Sunday, 6 January 2013

Security & compliance related adjustments

After having installed the base system, it was time to go productive. This required migrating my work-related stuff from the T400 box to my new W530. But before copying any sensitive information to the thinkpad, a few security measures had to be taken...

According to ITCS 300, the information I need to store on my thinkpad makes whole disk encryption necessary. The purpose of disk encryption is to protect sensitive information even in the case when a physically present attacker gains physical control over your computer or hard drive. Encrypting critical files or even the whole home partition would not be enough - think about the swap partition where in-memory data is saved to. Even if software based full disk encryption is used, there are cold boot attack methods to gain access to encryption keys or other memory content. This is why Bitlocker of even LUKS based full disk encryption alone do not yield an universal solution.

Firmware setup

I acquired a self encrypting disk featuring FIPS certified hardware based full disk encryption with AES-256. It allows me to set up an ITCS 300 compliant thinkpad without any impact on performance or battery life imposed by software based full disk encryption such as LUKS. Moreover, it is more secure than LUKS, as the encryption key never has to leave the SSD, so is not even copied to main memory. All one has to do is enable the hard disk password in the firmware menu.

Physical disassembly of the device in order to bypass the hard disk password check would not impose a security risk to the extent present on traditional rotating disks, where replacing the electronic circuit board would simply allow the attacher to gain access to the data without the password. All data is encrypted with a 256 bit key, and the key resides on the SSD controller itself and never leaves it. When a HDD password is set and forgotten, the encryption key is not accessible and cannot be recovered in any way through disassembling the drive - at least this is true in the case the AES encryption key is not stored plain after setting the password, but scrambled/encrypted using the password or the hash thereof.

To make the long story short, I set both user and master passwords on the SSD from within the firmware setup menu. For a more detailed explanation on why both user and master passwords were set, or why the firmware setup menu was used, I recommend to read my post on the topic from December 2012.

## What the exercise asks
Quote the full blog post on security and compliance adjustments above, word for word.

## Supplied information
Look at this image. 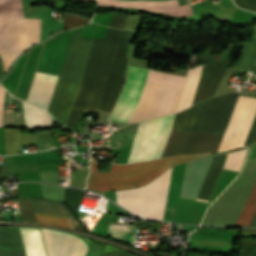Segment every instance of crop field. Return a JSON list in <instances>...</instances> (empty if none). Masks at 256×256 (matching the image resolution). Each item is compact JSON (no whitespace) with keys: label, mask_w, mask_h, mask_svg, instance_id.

## Answer in full
Sunday, 6 January 2013

Security & compliance related adjustments

After having installed the base system, it was time to go productive. This required migrating my work-related stuff from the T400 box to my new W530. But before copying any sensitive information to the thinkpad, a few security measures had to be taken...

According to ITCS 300, the information I need to store on my thinkpad makes whole disk encryption necessary. The purpose of disk encryption is to protect sensitive information even in the case when a physically present attacker gains physical control over your computer or hard drive. Encrypting critical files or even the whole home partition would not be enough - think about the swap partition where in-memory data is saved to. Even if software based full disk encryption is used, there are cold boot attack methods to gain access to encryption keys or other memory content. This is why Bitlocker of even LUKS based full disk encryption alone do not yield an universal solution.

Firmware setup

I acquired a self encrypting disk featuring FIPS certified hardware based full disk encryption with AES-256. It allows me to set up an ITCS 300 compliant thinkpad without any impact on performance or battery life imposed by software based full disk encryption such as LUKS. Moreover, it is more secure than LUKS, as the encryption key never has to leave the SSD, so is not even copied to main memory. All one has to do is enable the hard disk password in the firmware menu.

Physical disassembly of the device in order to bypass the hard disk password check would not impose a security risk to the extent present on traditional rotating disks, where replacing the electronic circuit board would simply allow the attacher to gain access to the data without the password. All data is encrypted with a 256 bit key, and the key resides on the SSD controller itself and never leaves it. When a HDD password is set and forgotten, the encryption key is not accessible and cannot be recovered in any way through disassembling the drive - at least this is true in the case the AES encryption key is not stored plain after setting the password, but scrambled/encrypted using the password or the hash thereof.

To make the long story short, I set both user and master passwords on the SSD from within the firmware setup menu. For a more detailed explanation on why both user and master passwords were set, or why the firmware setup menu was used, I recommend to read my post on the topic from December 2012.